> Page text:
################

Wednesday, February 24, 2010

BIG QUESTIONS: Marcelo in the Real World

In her blog post about her first reading of the manuscript that became Marcelo in the Real World, editor Cheryl Klein described what impressed her in one of the scenes in which Marcelo and Rabbi Heschel are talking together:

It was the ambition of it, the way it reached for the Big Questions and caught them. It was the reality and humanity of it—that I could genuinely believe this anguished young man in the button-up shirt and this older woman in the neon-green-framed glasses lived and thought and felt up somewhere near Boston. And it was the way the religious issues chimed within my own heart, my own complex internal stew of Big Questions and small actions and deep longing.

There are Big Questions, all right, threaded throughout the novel. Big Questions like:

  • “How do we go about living when there is so much suffering?” (p. 166)
  • “Am I supposed to put my father ahead of everything?”(p. 211)
  • “What if doing God’s will hurts the people we love?” (p. 279)
  • “Only how is it possible to live without being either numb to [pain] or overwhelmed by it?” (p. 302)

So many questions, that Jasmine asks, “Do you always ask so many questions?” (p. 260)

################

> Available data:
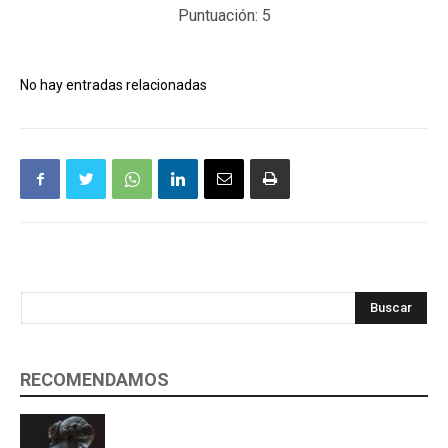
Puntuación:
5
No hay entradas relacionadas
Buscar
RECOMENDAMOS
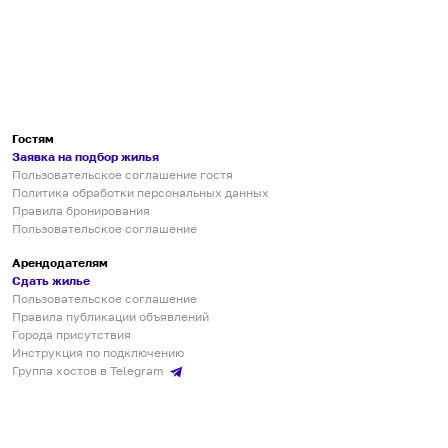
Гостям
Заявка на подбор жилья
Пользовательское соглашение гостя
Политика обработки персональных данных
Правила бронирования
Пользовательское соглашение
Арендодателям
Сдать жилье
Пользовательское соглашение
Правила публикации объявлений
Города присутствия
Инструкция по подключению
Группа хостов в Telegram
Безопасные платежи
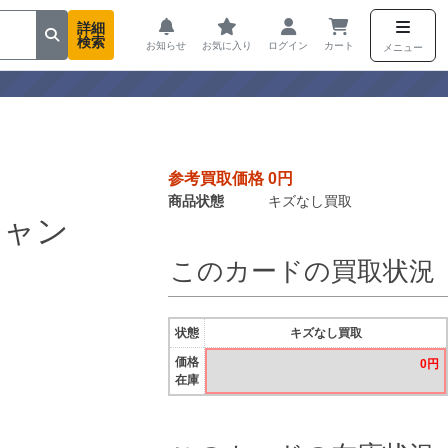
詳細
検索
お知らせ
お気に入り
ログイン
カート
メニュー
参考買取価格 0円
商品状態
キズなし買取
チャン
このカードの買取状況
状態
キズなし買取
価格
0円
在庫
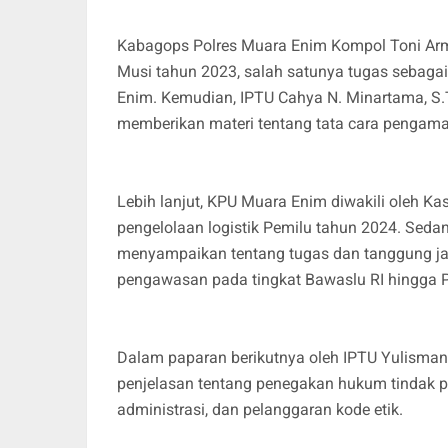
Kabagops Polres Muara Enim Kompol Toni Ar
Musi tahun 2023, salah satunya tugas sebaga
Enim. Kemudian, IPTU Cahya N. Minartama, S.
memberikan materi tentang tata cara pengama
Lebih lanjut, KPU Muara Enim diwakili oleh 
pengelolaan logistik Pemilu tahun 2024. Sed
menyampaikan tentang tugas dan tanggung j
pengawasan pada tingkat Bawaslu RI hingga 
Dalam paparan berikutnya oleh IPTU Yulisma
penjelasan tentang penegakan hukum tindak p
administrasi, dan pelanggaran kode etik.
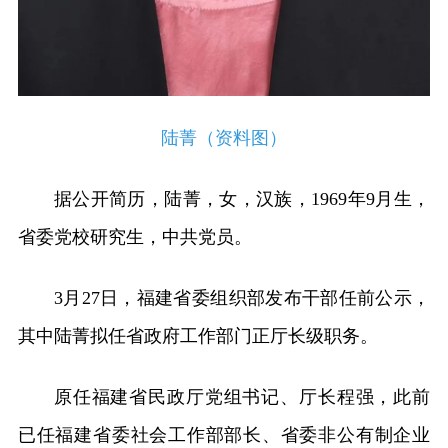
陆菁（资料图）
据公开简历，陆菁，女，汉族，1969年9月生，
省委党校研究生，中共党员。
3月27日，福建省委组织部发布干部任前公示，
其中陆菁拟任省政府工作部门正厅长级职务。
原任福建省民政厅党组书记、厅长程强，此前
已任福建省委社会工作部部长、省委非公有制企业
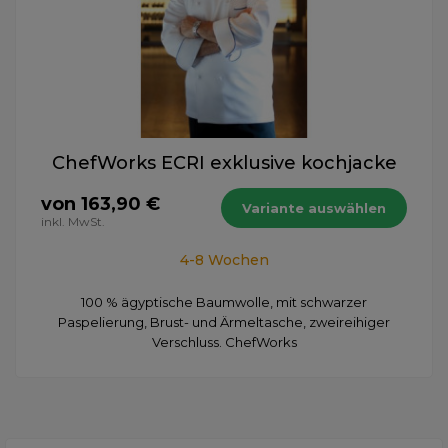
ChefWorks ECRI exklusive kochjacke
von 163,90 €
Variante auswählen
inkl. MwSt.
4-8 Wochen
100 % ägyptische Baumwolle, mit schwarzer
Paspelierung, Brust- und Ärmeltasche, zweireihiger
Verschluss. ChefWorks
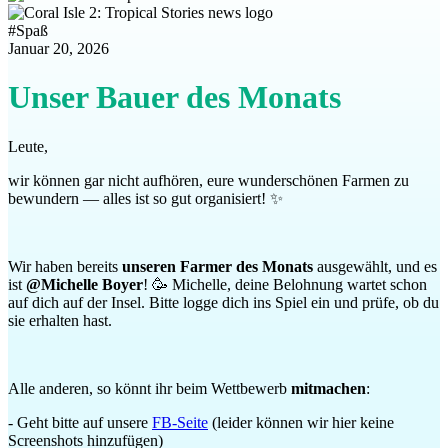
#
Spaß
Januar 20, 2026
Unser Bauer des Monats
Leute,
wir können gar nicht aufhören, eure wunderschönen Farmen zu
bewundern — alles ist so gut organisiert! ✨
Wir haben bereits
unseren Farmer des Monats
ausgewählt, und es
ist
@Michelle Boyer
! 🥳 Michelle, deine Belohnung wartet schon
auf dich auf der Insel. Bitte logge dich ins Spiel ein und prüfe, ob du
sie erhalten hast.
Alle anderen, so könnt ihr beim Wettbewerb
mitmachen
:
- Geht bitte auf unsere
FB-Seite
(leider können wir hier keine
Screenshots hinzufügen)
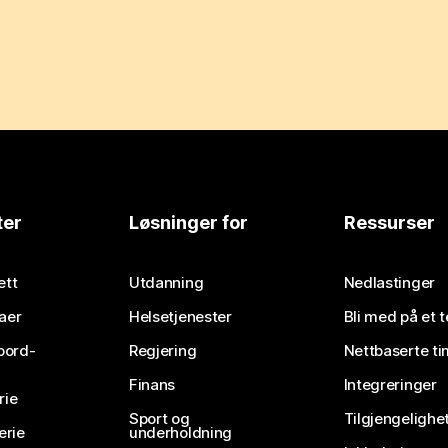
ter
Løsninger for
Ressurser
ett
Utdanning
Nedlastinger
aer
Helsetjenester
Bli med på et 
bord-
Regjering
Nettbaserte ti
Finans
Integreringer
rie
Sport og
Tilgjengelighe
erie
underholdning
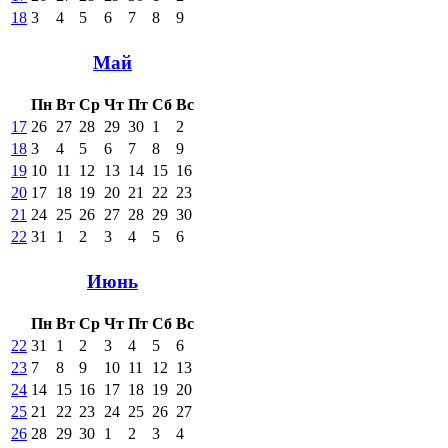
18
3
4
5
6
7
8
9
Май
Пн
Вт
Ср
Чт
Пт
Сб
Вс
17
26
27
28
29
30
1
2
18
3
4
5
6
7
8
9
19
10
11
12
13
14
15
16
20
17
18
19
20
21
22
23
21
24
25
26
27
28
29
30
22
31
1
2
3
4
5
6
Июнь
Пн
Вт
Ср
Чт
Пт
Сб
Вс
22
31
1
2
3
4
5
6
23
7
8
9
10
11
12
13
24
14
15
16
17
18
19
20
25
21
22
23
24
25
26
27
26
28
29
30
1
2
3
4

################

> What to work on:
A: Decide whether each statement agrees with the post on Marcelo in the Real World, answering yes or no and quoting the deciding words of the post: (i) Cheryl Klein is identified as an editor; (ii) the line about putting one's father ahead of everything is cited from page 279; (iii) Jasmine asks whether someone always asks so many questions.
B: Starting with the first line of the listing and going on through the line with "Безопасные платежи", write those lines again with "Пользовательское соглашение" switched to "Условия использования" wherever it occurs, changing nothing else and omitting the pictures.
The listing has no connection to the post about Marcelo in the Real World.

> Your responses:
A:
(i) Yes: "editor Cheryl Klein"
(ii) No: "“Am I supposed to put my father ahead of everything?”(p. 211)"
(iii) Yes: "“Do you always ask so many questions?” (p. 260)"

B:
Puntuación:
5
No hay entradas relacionadas
Buscar
RECOMENDAMOS
Гостям
Заявка на подбор жилья
Условия использования гостя
Политика обработки персональных данных
Правила бронирования
Условия использования
Арендодателям
Сдать жилье
Условия использования
Правила публикации объявлений
Города присутствия
Инструкция по подключению
Группа хостов в Telegram
Безопасные платежи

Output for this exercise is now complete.